# Sears Shares Jump On Report Of Bids For Craftsman Brand



## Charles Spencer (Oct 5, 2016)

From the _Chicago Tribune  http://www.chicagotribune.com/business/ct-sears-stock-jump-1005-biz-20161004-story.html _:

"Bloomberg reported Tuesday that potential bidders include Stanley Black & Decker and Hong Kong's Techtronic Industries, with final offers due at the end of the month. People with knowledge of the matter said bids may value Craftsman at about $2 billion, according to the report."

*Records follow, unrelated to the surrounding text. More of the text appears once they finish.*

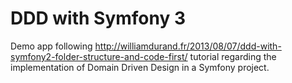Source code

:DDD with Symfony 3
==================

Demo app following http://williamdurand.fr/2013/08/07/ddd-with-symfony2-folder-structure-and-code-first/ tutorial regarding the implementation of Domain Driven Design in a Symfony project.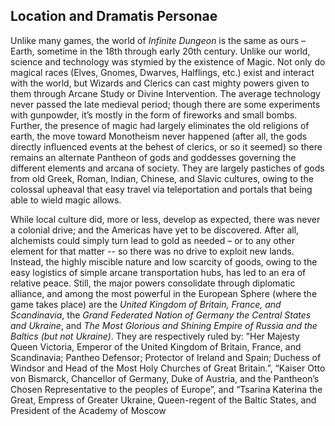## Location and Dramatis Personae

Unlike many games, the world of _Infinite Dungeon_ is the same as ours – Earth, sometime in the 18th through early 20th
century. Unlike our world, science and technology was stymied by the existence of Magic. Not only do magical races
(Elves, Gnomes, Dwarves, Halflings, etc.) exist and interact with the world, but Wizards and Clerics can cast mighty
powers given to them through Arcane Study or Divine Intervention. The average technology never passed the late medieval
period; though there are some experiments with gunpowder, it’s mostly in the form of fireworks and small bombs. Further,
the presence of magic had largely eliminates the old religions of earth, the move toward Monotheism never happened
(after all, the gods directly influenced events at the behest of clerics, or so it seemed) so there remains an alternate
Pantheon of gods and goddesses governing the different elements and arcana of society. They are largely pastiches of
gods from old Greek, Roman, Indian, Chinese, and Slavic cultures, owing to the colossal upheaval that easy travel via
teleportation and portals that being able to wield magic allows.

While local culture did, more or less, develop as expected, there was never a colonial drive; and the Americas have yet
to be discovered. After all, alchemists could simply turn lead to gold as needed – or to any other element for that
matter -- so there was no drive to exploit new lands. Instead, the highly miscible nature and low scarcity of goods,
owing to the easy logistics of simple arcane transportation hubs, has led to an era of relative peace. Still, the major
powers consolidate through diplomatic alliance, and among the most powerful in the European Sphere (where the game takes
place) are the _United Kingdom of Britain, France, and Scandinavia_, the _Grand Federated Nation of Germany the Central
States and Ukraine_, and _The Most Glorious and Shining Empire of Russia and the Baltics (but not Ukraine)_. They are
respectively ruled by: ”Her Majesty Queen Victoria, Emperor of the United Kingdom of Britain, France, and Scandinavia;
Pantheo Defensor; Protector of Ireland and Spain; Duchess of Windsor and Head of the Most Holy Churches of Great
Britain.”, “Kaiser Otto von Bismarck, Chancellor of Germany, Duke of Austria, and the Pantheon’s Chosen Representative
to the peoples of Europe”, and “Tsarina Katerina the Great, Empress of Greater Ukraine, Queen-regent of the Baltic
States, and President of the Academy of Moscow
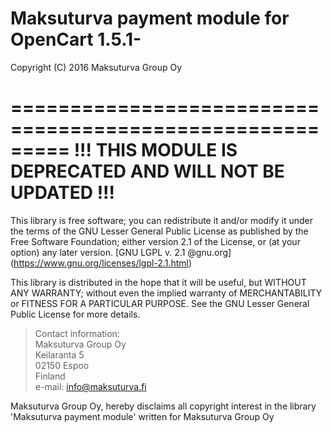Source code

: Maksuturva payment module for OpenCart 1.5.1-
==========================================================
Copyright (C) 2016 Maksuturva Group Oy

=========================================================
!!! THIS MODULE IS DEPRECATED AND WILL NOT BE UPDATED !!!
=========================================================

This library is free software; you can redistribute it and/or modify it under the terms of the GNU Lesser General Public
License as published by the Free Software Foundation; either version 2.1 of the License, or (at your option) any later version.
[GNU LGPL v. 2.1 @gnu.org] (https://www.gnu.org/licenses/lgpl-2.1.html)

This library is distributed in the hope that it will be useful, but WITHOUT ANY WARRANTY; without even the implied warranty of MERCHANTABILITY or FITNESS FOR A PARTICULAR PURPOSE.  See the GNU Lesser General Public License for more details.

> Contact information:  
Maksuturva Group Oy  
Keilaranta 5  
02150 Espoo  
Finland  
e-mail: info@maksuturva.fi
 
Maksuturva Group Oy, hereby disclaims all copyright interest in
the library 'Maksuturva payment module' written for Maksuturva Group Oy
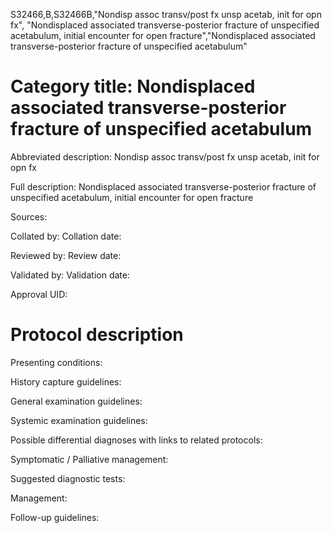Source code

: S32466,B,S32466B,"Nondisp assoc transv/post fx unsp acetab, init for opn fx", "Nondisplaced associated transverse-posterior fracture of unspecified acetabulum, initial encounter for open fracture","Nondisplaced associated transverse-posterior fracture of unspecified acetabulum"
# Category title: Nondisplaced associated transverse-posterior fracture of unspecified acetabulum

Abbreviated description: Nondisp assoc transv/post fx unsp acetab, init for opn fx

Full description: Nondisplaced associated transverse-posterior fracture of unspecified acetabulum, initial encounter for open fracture

Sources:

Collated by:
Collation date:

Reviewed by:
Review date:

Validated by:
Validation date:

Approval UID:

# Protocol description

Presenting conditions:

History capture guidelines:

General examination guidelines:

Systemic examination guidelines:

Possible differential diagnoses with links to related protocols:

Symptomatic / Palliative management:

Suggested diagnostic tests:

Management:

Follow-up guidelines:
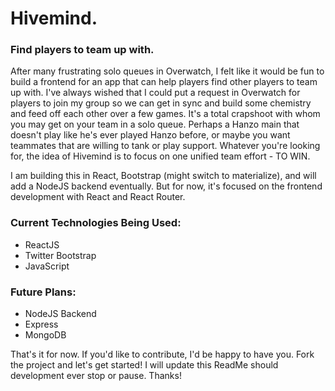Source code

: # Hivemind.
### Find players to team up with.
After many frustrating solo queues in Overwatch, I felt like it would be fun to build a frontend for an app that can help players find other players to team up with. I've always wished that I could put a request in Overwatch for players to join my group so we can get in sync and build some chemistry and feed off each other over a few games. It's a total crapshoot with whom you may get on your team in a solo queue. Perhaps a Hanzo main that doesn't play like he's ever played Hanzo before, or maybe you want teammates that are willing to tank or play support. Whatever you're looking for, the idea of Hivemind is to focus on one unified team effort - TO WIN. 

I am building this in React, Bootstrap (might switch to materialize), and will add a NodeJS backend eventually. But for now, it's focused on the frontend development with React and React Router. 

### Current Technologies Being Used: 
* ReactJS
* Twitter Bootstrap
* JavaScript


### Future Plans:
* NodeJS Backend
* Express
* MongoDB


That's it for now. If you'd like to contribute, I'd be happy to have you. Fork the project and let's get started! I will update this ReadMe should development ever stop or pause. Thanks!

My guess would be the Chinese in one manifestation or the other.  There are probably a lot of people who think Craftsman is still what it once was, especially casual tool buyers.


----------



## Doubleeboy (Oct 5, 2016)

With harbor freight having upped the quality of some of their hand tools I am guessing Craftsman will face tough challenges ahead.  I took a Craftsman socket wrench into sears recently for repair, they don't do that anymore in store, they just handed me a new one, what a POS, I went to HF and bought a much better one and the craftsman is now a back up.  I worked at Sears in the tool dept as a young man, 45 years ago, what a downward spiral they have been on ever since.

michael


----------



## John Hasler (Oct 5, 2016)

Doubleeboy said:


> With harbor freight having upped the quality of some of their hand tools I am guessing Craftsman will face tough challenges ahead.  I took a Craftsman socket wrench into sears recently for repair, they don't do that anymore in store, they just handed me a new one, what a POS, I went to HF and bought a much better one and the craftsman is now a back up.  I worked at Sears in the tool dept as a young man, 45 years ago, what a downward spiral they have been on ever since.
> 
> michael


I took a broken Craftsman shovel in to Sears for replacement some years ago.  They refused to replace it, explaining that they no longer sold that exact type of shovel.  I pointed out that they stocked similar (but more expensive) shovels that would do the same job, but they still refused.  Haven't been back to Sears since.


----------



## fretsman (Oct 5, 2016)

Sears stopped being sears years ago. Best thing to do is forget they ever existed. Sad but true.


----------



## Eddyde (Oct 6, 2016)

The last tool I bought at Sears was a pair of Craftsman linesman's pliers. A couple of months later I was using them to cut some 12/2 BX cable, the head snapped at the pivot sending to into my face, splitting my upper lip open. I returned them and was given a hard time but managed to get my money back. Bought a pair of Klein's which I still have. Oh, this happened around 1987.


----------



## chips&more (Oct 6, 2016)

45 years ago, I can remember drooling all over the power tools as I walked through Sears. Now, you can’t even get me to turn my head as I pass through any part of the tool section…Dave.


----------



## 4GSR (Oct 6, 2016)

I'm sure glad I stocked up on ratchet repair kits way back when they used to sell them for 99 cents each!  Haven't needed one yet, but when I do, I can fix it!


----------